Hi Sean,
I am fine with your conclusion. But since R-Sockets emulates socket
functionality on top of RDMA, it would be helpful if this behavioral
difference between TCP and R-Sockets is captured as part of the user
documentation.
Thank You.
- Sreedhar
On 2014-10-10 11:04, Hefty, Sean wrote:
Upon successful completion, recv() shall return the length of the
message in bytes. If no messages are available to be received and the
peer has performed an orderly shutdown, recv() shall return 0.
Otherwise, -1 shall be returned and errno set to indicate the error.
Errors
The recv() function shall fail if:
ECONNRESET
A connection was forcibly closed by a peer.
==========
So the current behavior of returning 0 is wrong as there was no
orderly
shutdown performed on the other end before a close() is issued [
http://stackoverflow.com/questions/5879560/how-can-i-cause-an-econnreset-
in-recv-from-a-client
The patch is incorrect then. It always returns ECONNRESET. Rsockets
does not distinguish between the app calling shutdown versus close.

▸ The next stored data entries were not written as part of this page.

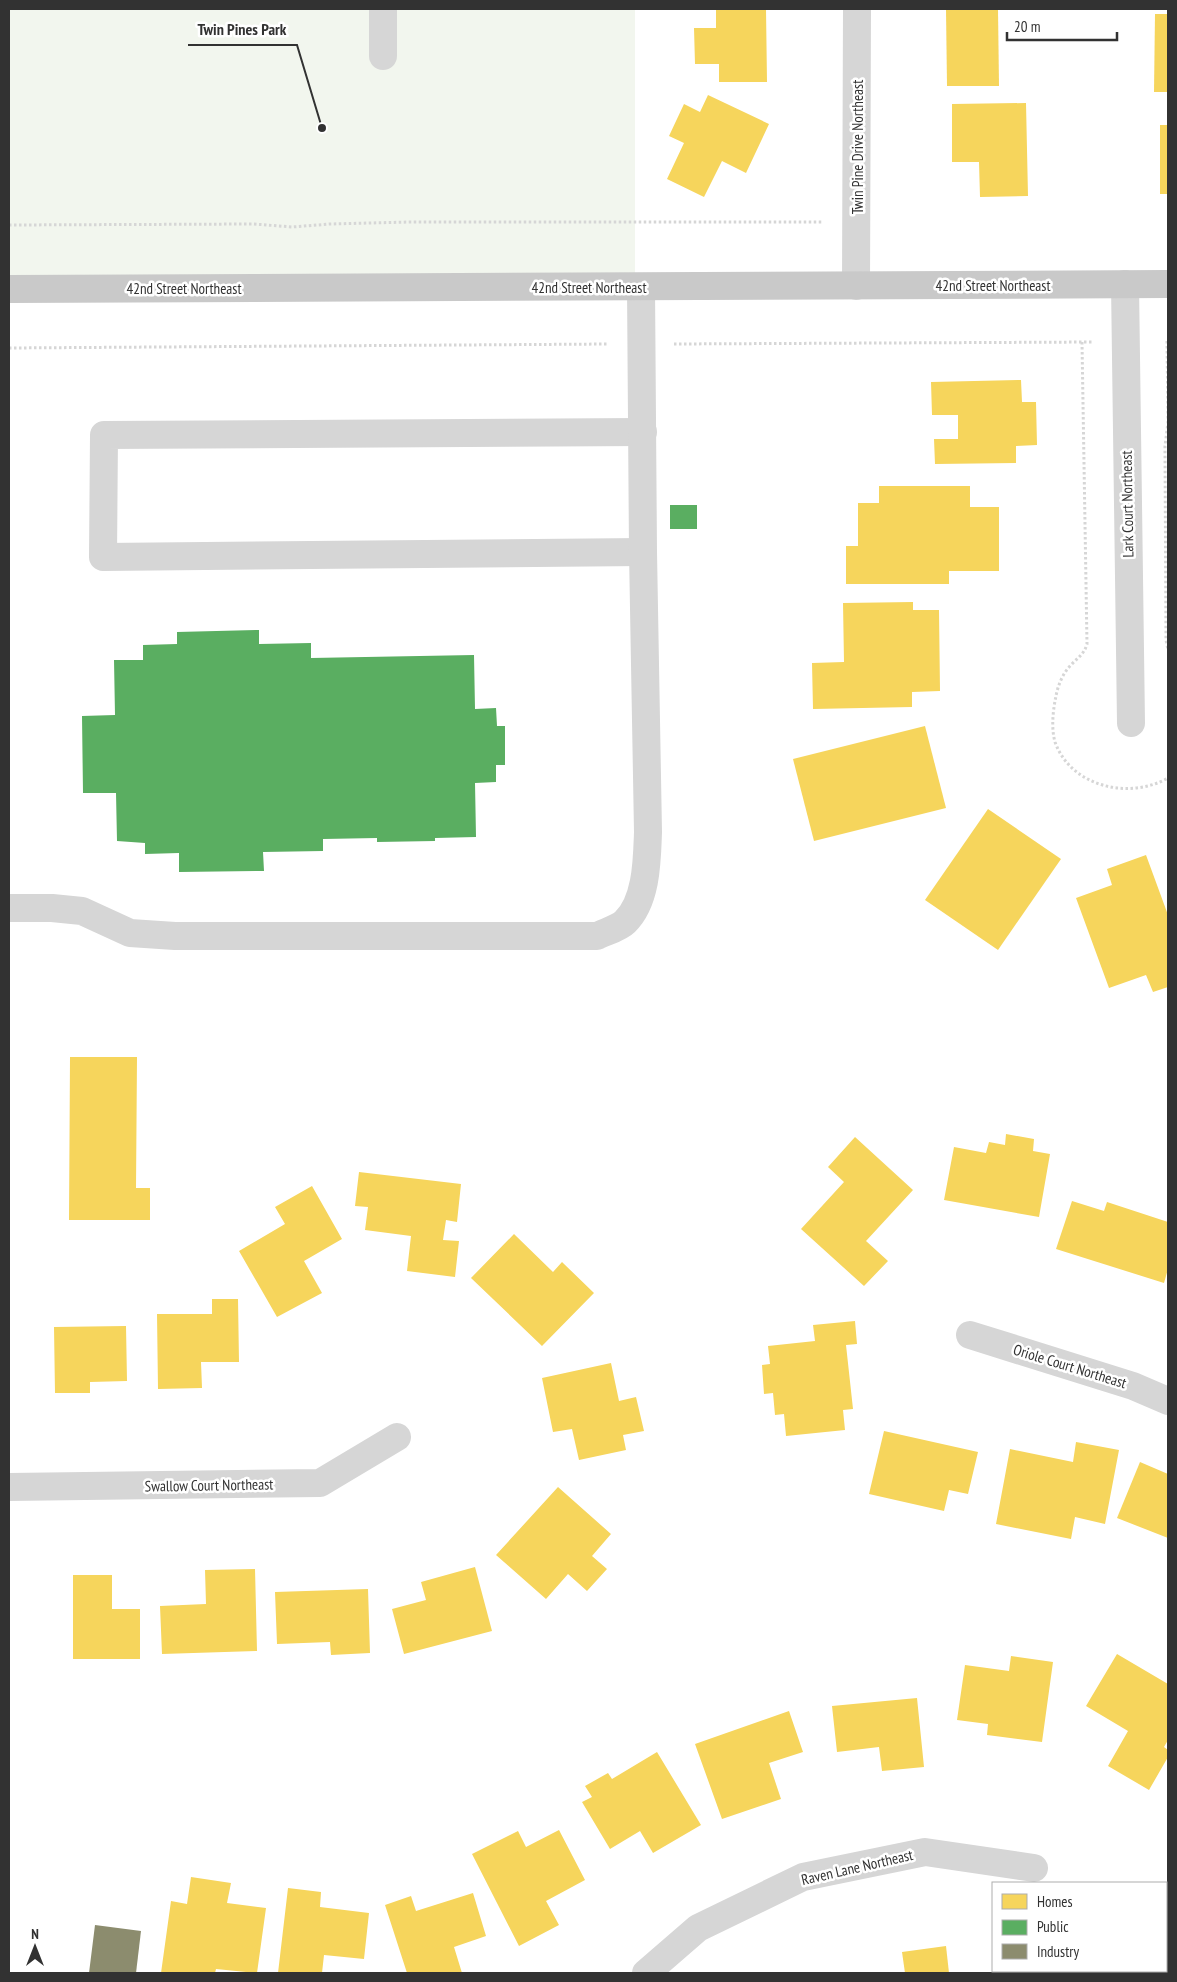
<svg xmlns="http://www.w3.org/2000/svg" width="1177" height="1982" viewBox="0 0 1177 1982" font-family="'PT Sans Narrow',sans-serif">
  <style>
    .green { fill: #f2f6ee }
    .homes { fill: #f6d55c }
    .public { fill: #5aae61 }
    .industry { fill: #8c8c6e }
    .lines { fill: none; stroke-linecap: round; stroke-linejoin: round }
    .path { stroke: #d6d6d6; stroke-width: 3; stroke-dasharray: 2.5 2.5; stroke-linecap: butt }
    .minor { stroke: #d6d6d6; stroke-width: 28 }
    .major { stroke: #c9c9c9; stroke-width: 28 }
    .labels { text-anchor: middle; dominant-baseline: central; stroke-width: 5; stroke-linejoin: round; paint-order: stroke }
    .street-label { font-size: 15px; fill: #323232; stroke: #fff }
    .leader { fill: none; stroke: #323232; stroke-width: 2 }
    .callout-dot { fill: #323232; stroke: #fff; stroke-width: 2 }
    .callout-label { font-size: 16px; text-anchor: middle; font-weight: bold; fill: #323232; stroke: #fff; stroke-width: 5; stroke-linejoin: round; paint-order: stroke }
  </style>
  <rect width="100%" height="100%" fill="#fff"/>
  <path class="green" d="M9,9H635V287L9,289Z"/>
  <g class="homes">
    <path d="M716,9H766L767,82H719V64H695L694,28H716Z"/>
    <path d="M946,9H998L999,86H947Z"/>
    <path d="M1155,14H1168V92H1154Z"/>
    <path d="M708,95L769,124L746,173L722,161L704,197L667,179L684,143L669,136L684,104L700,112Z"/>
    <path d="M1026,103L1028,196L980,197L979,162H952V104Z"/>
    <rect x="1160" y="125" width="8" height="69"/>
    <path d="M1021,380L1022,402H1036L1037,445L1016,446V463L935,464L934,439H958V415H932L931,382Z"/>
    <path d="M879,486H970V507H999V571H949V584H846V546H858V503H879Z"/>
    <path d="M913,602V610H939L940,691L912,692V707L813,709L812,663L844,662L843,603Z"/>
    <path d="M925,726L946,808L814,841L793,759Z"/>
    <path d="M988,809L1061,859L998,950L925,900Z"/>
    <path d="M1146,855L1168,915V987L1153,992L1146,975L1109,988L1076,898L1112,885L1107,869Z"/>
    <path d="M70,1057H137L136,1188H150V1220H69Z"/>
    <path d="M1006,1134L1034,1139L1033,1151L1050,1154L1039,1217L944,1200L954,1147L986,1153L989,1142L1005,1145Z"/>
    <path d="M855,1137L913,1190L866,1241L888,1261L864,1286L801,1229L844,1182L828,1167Z"/>
    <path d="M359,1172L461,1184L457,1222L446,1220L443,1240L459,1241L455,1277L407,1271L411,1236L365,1230L368,1207L355,1206Z"/>
    <path d="M312,1186L342,1239L304,1261L322,1293L277,1317L239,1251L285,1224L275,1207Z"/>
    <path d="M1072,1201L1104,1211L1107,1202L1168,1222V1269L1164,1283L1056,1249Z"/>
    <path d="M514,1234L553,1272L562,1262L594,1293L542,1346L471,1278Z"/>
    <path d="M212,1299H238L239,1362H201L202,1388L158,1389L157,1314H212Z"/>
    <path d="M855,1321L857,1344L846,1345L853,1409L843,1410L845,1430L786,1436L784,1414L775,1415L773,1393L764,1394L762,1365L770,1364L768,1346L815,1341L813,1325Z"/>
    <path d="M126,1326L127,1381L90,1382V1393H55L54,1327Z"/>
    <path d="M611,1363L619,1401L636,1397L644,1431L623,1435L626,1450L579,1460L572,1429L553,1432L542,1378Z"/>
    <path d="M884,1431L978,1452L968,1494L949,1490L944,1511L869,1494Z"/>
    <path d="M1076,1442L1119,1450L1105,1524L1075,1517L1071,1539L996,1524L1010,1449L1073,1462Z"/>
    <path d="M1140,1462L1168,1474V1538L1117,1518Z"/>
    <path d="M558,1487L611,1534L592,1556L607,1569L587,1591L568,1574L546,1599L496,1555Z"/>
    <path d="M475,1567L492,1631L404,1654L392,1609L426,1600L421,1582Z"/>
    <path d="M255,1569L257,1651L162,1654L160,1606L206,1604L205,1570Z"/>
    <path d="M73,1575H112V1609H140V1659H73Z"/>
    <path d="M368,1589L370,1653L331,1655L330,1642L277,1644L275,1592Z"/>
    <path d="M1117,1654L1168,1684V1740L1164,1747L1168,1750V1757L1149,1790L1108,1766L1128,1731L1086,1706Z"/>
    <path d="M1011,1656L1053,1662L1042,1742L987,1735L988,1724L957,1720L965,1665L1009,1671Z"/>
    <path d="M917,1698L924,1767L882,1771L879,1747L837,1752L832,1706Z"/>
    <path d="M789,1711L803,1752L769,1763L781,1799L722,1819L695,1744Z"/>
    <path d="M657,1752L701,1825L653,1853L640,1831L610,1849L582,1802L592,1797L585,1786L608,1773L612,1779Z"/>
    <path d="M559,1830L585,1880L546,1901L559,1925L519,1946L472,1854L518,1831L526,1847Z"/>
    <path d="M191,1877L231,1883L227,1903L266,1908L257,1973L216,1969L215,1973H161L171,1901L187,1904Z"/>
    <path d="M288,1888L321,1892L320,1907L369,1913L364,1959L324,1955L322,1973H278Z"/>
    <path d="M473,1893L486,1936L454,1947L462,1973H407L385,1905L411,1896L416,1911Z"/>
    <path d="M946,1946L949,1973H905L902,1952Z"/>
  </g>
  <g class="public">
    <rect x="670" y="505" width="27" height="24"/>
    <path d="M259,630V644L311,643V658L474,655L475,709L496,708L497,726H505V765H496V782L475,783L476,837L435,838V841L377,842V838L323,839V851L263,852L264,871L179,872V853L145,854V843L117,841L116,793H83L82,716L115,715L114,660H143V645L177,644V632Z"/>
  </g>
  <path class="industry" d="M95,1925L141,1931L136,1973H89Z"/>
  <g class="lines">
    <g class="path">
      <path d="M9,225L254,224L292,227L330,224L410,222H823"/>
      <path d="M1167,341L1168,422L1165,446L1166,640L1168,650"/>
      <path d="M1082,342L1087,644C1084,655 1077,658 1071,665C1063,673 1058,685 1056,696C1053,710 1051,728 1055,742C1071,787 1129,800 1168,778"/>
      <path d="M674,344L1093,342"/>
      <path d="M9,348L608,344"/>
    </g>
    <g class="minor">
      <path d="M383,56V9"/>
      <path d="M1125,284L1131,723"/>
      <path d="M856,286L857,9"/>
      <path d="M643,432L104,435L103,557L643,552"/>
      <path d="M9,908H52L82,911L130,933L175,936H597C605,932 619,928 625,922C647,901 647,859 648,832L643,552L641,287"/>
      <path d="M970,1335L1133,1386L1168,1401"/>
      <path d="M9,1487L320,1483L397,1437"/>
      <path d="M646,1973L698,1928L803,1877L925,1852L1034,1868"/>
    </g>
    <path class="major" d="M9,289L1168,284"/>
  </g>
  <g class="labels">
    <g class="street-label">
      <text transform="translate(857 147) rotate(-90)">Twin Pine Drive Northeast</text>
      <text x="993" y="285">42nd Street Northeast</text>
      <text x="589" y="287">42nd Street Northeast</text>
      <text x="184" y="288">42nd Street Northeast</text>
      <text transform="translate(1127 504) rotate(-91)">Lark Court Northeast</text>
      <text transform="translate(1070 1366) rotate(17)">Oriole Court Northeast</text>
      <text transform="translate(209 1485) rotate(-1)">Swallow Court Northeast</text>
      <text transform="translate(857 1867) rotate(-13)">Raven Lane Northeast</text>
    </g>
  </g>
  <path class="leader" d="M322 128L297 45H188"/>
  <circle class="callout-dot" cx="322" cy="128" r="5"/>
  <g class="callout-label">
    <text x="242" y="35">Twin Pines Park</text>
  </g>
  <rect width="1177" height="1982" fill="none" stroke="#323232" stroke-width="20"/>
  <rect x="992" y="1882" width="175" height="90" fill="#ffffff" stroke="#adadad"/>
  <rect x="1002" y="1894" width="25" height="15" fill="#f6d55c" stroke="#adadad"/>
  <text x="1037" y="1907" font-size="15" fill="#323232">Homes</text>
  <rect x="1002" y="1920" width="25" height="15" fill="#5aae61" stroke="#adadad"/>
  <text x="1037" y="1932" font-size="15" fill="#323232">Public</text>
  <rect x="1002" y="1944" width="25" height="15" fill="#8c8c6e" stroke="#adadad"/>
  <text x="1037" y="1957" font-size="15" fill="#323232">Industry</text>
  <g transform="translate(35 1947)" stroke="#ffffff" stroke-width="4" paint-order="stroke">
  <path d="M0-4L9 19L0 12L-9 19Z" fill="#323232"/>
  <text y="-8" font-size="14" font-weight="bold" text-anchor="middle" fill="#323232">N</text>
  </g>
  <path d="M1007 32v8h110v-8" fill="none" stroke="#323232" stroke-width="2.5"/>
  <text x="1014" y="32" font-size="15" fill="#323232" stroke="#ffffff" stroke-width="4" paint-order="stroke">20 m</text>
</svg>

Because everything is in user space, the disconnect message itself
comes from the app. The rclose call invokes rshutdown, otherwise the
remote side will may never know that the peer is gone (which can
happen if the app exits without calling rclose).
I'm inclined to just leave the current behavior as is. I don't see
why a real app would care if close performed an orderly shutdown or
not, as this errors on the side of acting better than expected.